Page images and extracted text
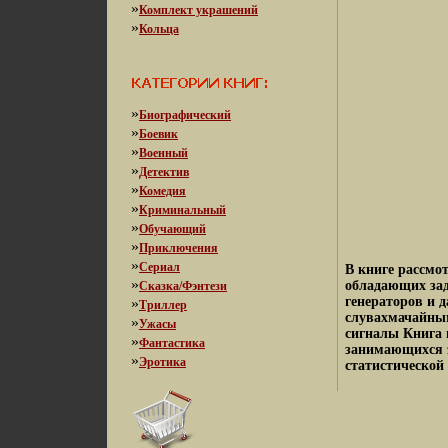
»
Комплект украшений
»
Кольца
»
Биографический
»
Боевик
»
Военный
»
Детектив
»
Комедия
»
Криминальный
»
Обучающий
»
Приключения
»
Сериал
В книге рассмо
»
обладающих за
Сказка/Фэнтези
генераторов и 
»
Триллер
слувахмачайным
»
Ужасы
сигналы Книга 
»
Фантастика
занимающихся 
»
Эротика
статистической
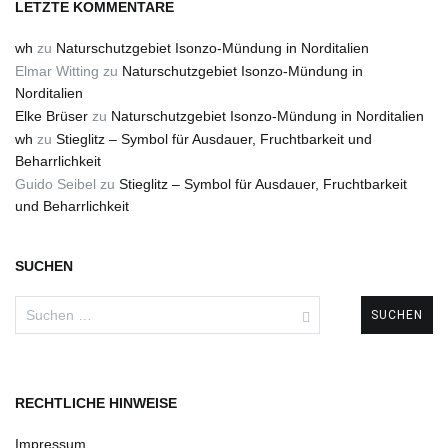
LETZTE KOMMENTARE
wh
zu
Naturschutzgebiet Isonzo-Mündung in Norditalien
Elmar Witting
zu
Naturschutzgebiet Isonzo-Mündung in
Norditalien
Elke Brüser
zu
Naturschutzgebiet Isonzo-Mündung in Norditalien
wh
zu
Stieglitz – Symbol für Ausdauer, Fruchtbarkeit und
Beharrlichkeit
Guido Seibel
zu
Stieglitz – Symbol für Ausdauer, Fruchtbarkeit
und Beharrlichkeit
SUCHEN
Suchen
nach:
RECHTLICHE HINWEISE
Impressum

— DESCRIPTION OF THE TASK —
Return the data exactly. Do not carry over any images.

— REPLY —
»
Комплект украшений
»
Кольца
»
Биографический
»
Боевик
»
Военный
»
Детектив
»
Комедия
»
Криминальный
»
Обучающий
»
Приключения
»
Сериал
В книге рассмо
»
обладающих за
Сказка/Фэнтези
генераторов и 
»
Триллер
слувахмачайным
»
Ужасы
сигналы Книга 
»
Фантастика
занимающихся 
»
Эротика
статистической
LETZTE KOMMENTARE
wh
zu
Naturschutzgebiet Isonzo-Mündung in Norditalien
Elmar Witting
zu
Naturschutzgebiet Isonzo-Mündung in
Norditalien
Elke Brüser
zu
Naturschutzgebiet Isonzo-Mündung in Norditalien
wh
zu
Stieglitz – Symbol für Ausdauer, Fruchtbarkeit und
Beharrlichkeit
Guido Seibel
zu
Stieglitz – Symbol für Ausdauer, Fruchtbarkeit
und Beharrlichkeit
SUCHEN
Suchen
nach:
RECHTLICHE HINWEISE
Impressum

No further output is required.